Wuts up every1.. ive had a annoying problem with my dub for awhile now. I keep getting misfire codes when hooked up to an obdII code reader and also now something about the hall sensor. Ive replaced just about every electrical part you can think of and recently replaced the entire distributor itself. But the problem still keeps comming back







. I was working on my dub and 1 of my friends came over with there mk3 jetta 2.0 and i decided to compare and contrast maybe i was missing something obvisous







. the only thing i noticed was the distributor itself was postioned different in my gti than his jetta. motors are the same so i was like wft! right as you look at the cap the hall sensor is looking rite back at u postioned in the front, when u look at mine its postioned at a different angle (where the clamps are) and the hall sensor is more towards the tranny in the back. I was wondering if the postion of the distributor into the tranny was causing this problem??


----------



## dan0954 (Mar 4, 2009)

*Re: Distributor postion on mk3 2.0 (ZinkOxide13)*

You might want to check your timing belt timing. In this link underlined words, when clicked will show a picture.
http://forums.vwvortex.com/zerothread?id=4170560


----------



## jorge r (Apr 27, 2006)

*Re: Distributor postion on mk3 2.0 (ZinkOxide13)*

Crankshaft on TDC

Valve timing

Distributor rotor position/hall sensor

Distributor clamped down position

You may need a timing belt job, need a new ignition coil (there's electronics in the coil, the ignition control module). Maybe I shouldn't think "ignition coil", cause it was replaced already.
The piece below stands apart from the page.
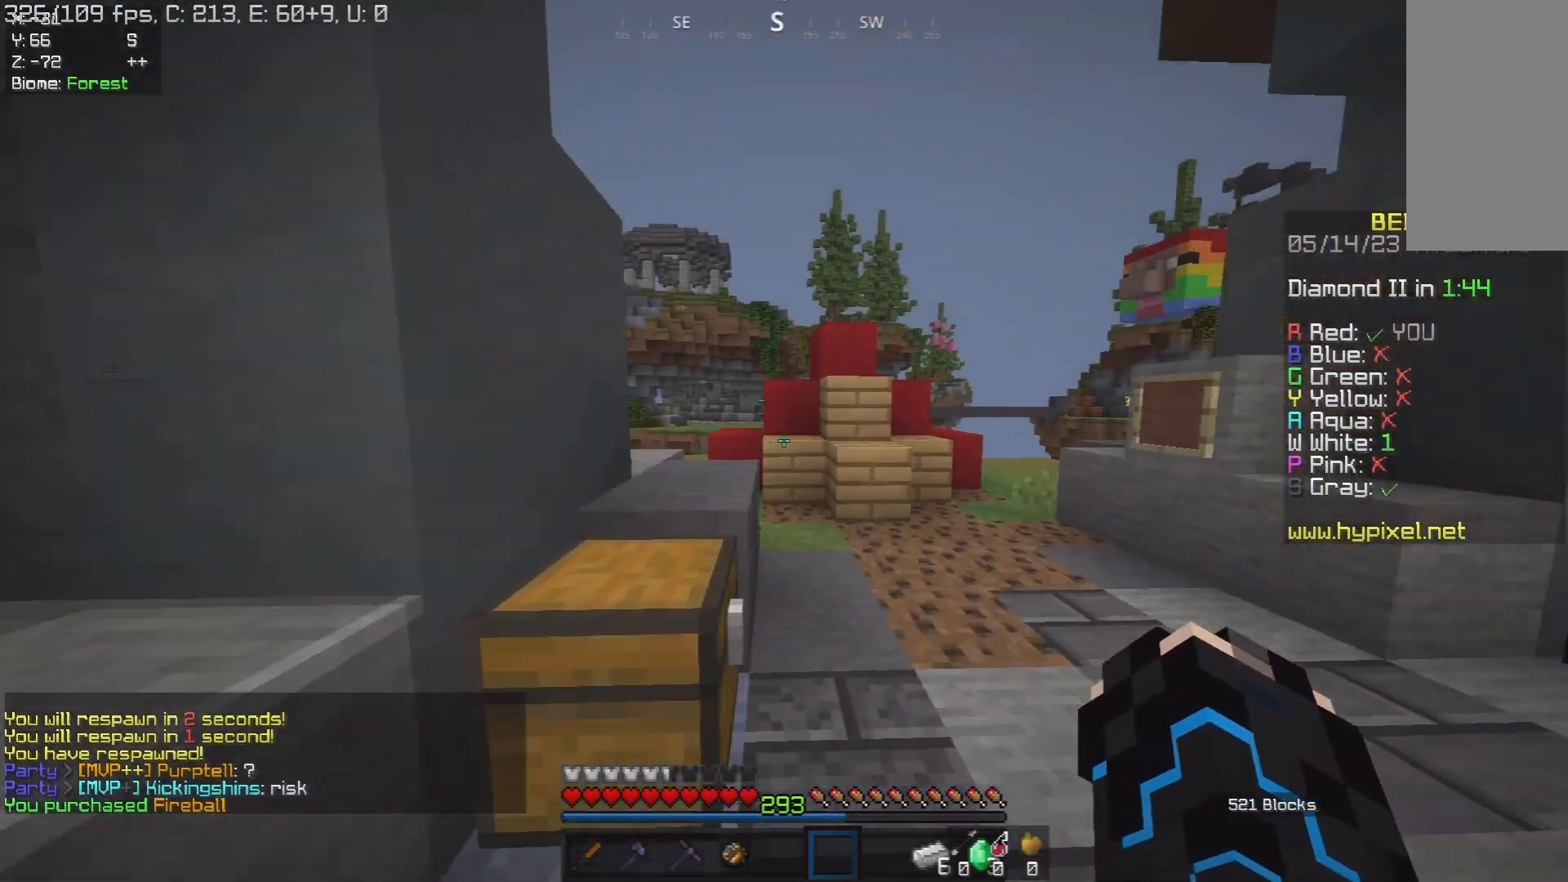
{"keys": ["d", "w"], "mouse": [], "events": []}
_Modified by jorge r at 4:38 AM 10-21-2009_


----------



## ZinkOxide13 (Jul 23, 2009)

thanks for the speedy results and info.. the only thing i can think at this point is the timming itself is off.. like i said i replaced everything and had everything tested. If all else fails im just gonna go to L & T interprize and have lenny hook me up with an entire new motor n trans.. thanks guys!!


----------



## tdogg74 (Mar 1, 2002)

*FV-QR*

The end position of an installed distributor, and by that I mean where the CPS on the cap is located in relation to the engine, does not matter. What does matter is that the copper tip of the rotor is lined up to the dot embossed on the edge of the distributor when timing the motor. 
The rotor has to be in that position in order to pass the Hall window when it is supposed to and not throw a P0341 code. It is possible to have everything aligned, and no matter what you do, you cannot get the rotor to align correctly. At this point it is necessary to re- phase (twist clock-wise or counter clock-wise) the distributor until they align correctly.


----------



## ZinkOxide13 (Jul 23, 2009)

The only code its throwing out is P0304 mis-fire detected. i cant get it to go away and the car basically idles erracticaly ( sounds like she got the hick-ups lol ), misses at idel speed, and also misses at throughout driving range but its rare to miss at higher rpms but has happened. Brand new spark plugs, wires, cap, rotor, distributor, ecu, coil pack was tested and was fine. Although at times when i pop the hood and remove and reinstall the wire to cylinder 4 the car seems to work a little bit better but still got the hick-up at idel.. Ive had a brain storm and im gona steal 1 of my friends wires and best it in my car and see if the wire to cylinder 4 is bad.. dont worry ill give it back lol but i dont understand the wires and everything in that area are brand new.. got me stumped!!


----------



## ZinkOxide13 (Jul 23, 2009)

OHH before i forget the rotor inside the distributor is alligned correctly with cylinder 1's wire to pass the hall window correctly.. ;-(


----------



## FL 2.0L (Aug 1, 2002)

Swap wires 3 and 4 and see if the miss follows the wire to #3. Could have a bad wire out of the box.


----------



## ZinkOxide13 (Jul 23, 2009)

okay ill try it tom.. its too dark to try and switch wires around, now if i switch the wires and the problem doesnt follow the wire and still get the misfire in cylinder 4 wut does that mean??


----------



## jorge r (Apr 27, 2006)

*Re: (ZinkOxide13)*

If it still misfires on 4, I'd pull the sparkplug and read it, compare it to another sparkplug in the engine. This would tell me if cylinder 4 is fouling the plug.
A timing light on a sparkplug wire would flash steadily in a normal engine. If there are missing or erroneous flashes, it's a tel-tale the energy is not geting to the plug. 
edit: http://www.obd-codes.com/p0304 they give possible casues for a misfire.


_Modified by jorge r at 4:43 AM 10-21-2009_


----------